Background: Fabry disease, an inborn error of glycosphingolipid catabolism, results from mutations in the X-chromosomal gene encoding the lysosomal exoglycosidase, alpha-galactosidase A (alpha-Gal A; EC 220.127.116.11). The nature of the molecular lesions in the alpha-Gal A gene in 36 unrelated families was determined in order to provide precise heterozygote detection, prenatal diagnosis, and to define genotype/phenotype correlations.
Methods: Genomic DNA was isolated from affected males and/or carrier females from 36 unrelated families with Fabry disease. The entire alpha-Gal A coding region and flanking intronic sequences were analyzed by PCR amplification and solid-phase or cycle sequencing. Markers closely linked to the alpha-Gal A gene were analyzed to determine if probands with the same mutations were related.
Results: Twenty-two novel mutations were identified including 10 missense (P40L, W95S, S148N, C172R, M187V, N224S, W226R, A230T, D266H, N320Y), three nonsense (Y134X, C142X, W204X in two families), three splice-site defects (IVS2(+1), IVS3(+1), IVS4(+1)) and six small deletions or insertions (26delA in two families, 672ins37, 774delAC, 833insA, 1139delC, 1188insT). Of the remaining 12 families (33.3%), each had a previously identified mutation, eight of which occurred at CpG dinucleotides including R112C (two families), R112H, R227Q, R227X (three families), and R301Q. Haplotype analysis of the mutant alleles that occurred in two or three presumably unrelated families revealed that the families with the rare novel alleles (W204X and 26delA) were probably related, whereas those with mutations involving CpG dinucleotides (R112C and R227X) were not, the latter being consistent with their origins as independent mutational events. Genotype/phenotype correlations revealed that certain mutations previously found in mild variant patients also were found in classic patients. In addition, the genotypes and spectrum of phenotypic severity were determined in five heterozygotes with no family history.

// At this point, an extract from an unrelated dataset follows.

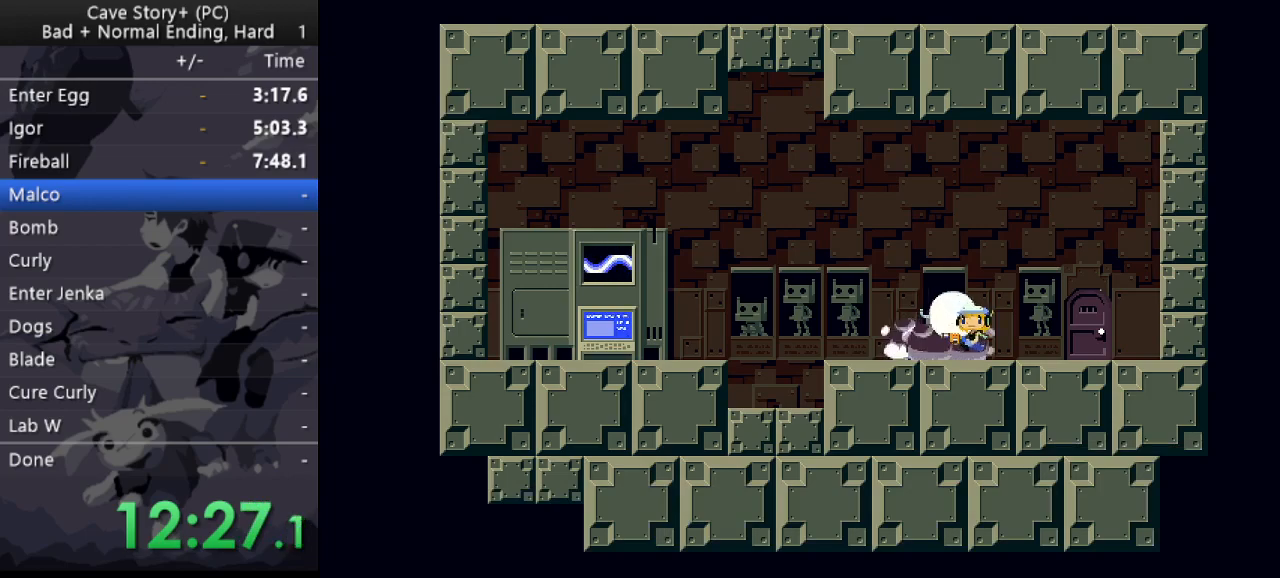
{"keys": ["x", "z"], "events": [[33, "x", "down"], [33, "z", "up"], [83, "z", "down"], [133, "x", "up"], [183, "x", "down"], [183, "z", "up"], [217, "z", "down"], [267, "x", "up"], [317, "x", "down"], [317, "z", "up"], [367, "z", "down"], [417, "x", "up"], [450, "x", "down"], [450, "z", "up"], [500, "z", "down"]]}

Conclusions: These results illustrate the molecular heterogeneity of the lesions causing Fabry disease and emphasize the fact that CpG dinucleotides constitute important hot spots for mutation in the alpha-Gal A gene. These studies also permit precise heterozygote detection and prenatal diagnosis in these families, and delineate phenotype-genotype correlations in this disease.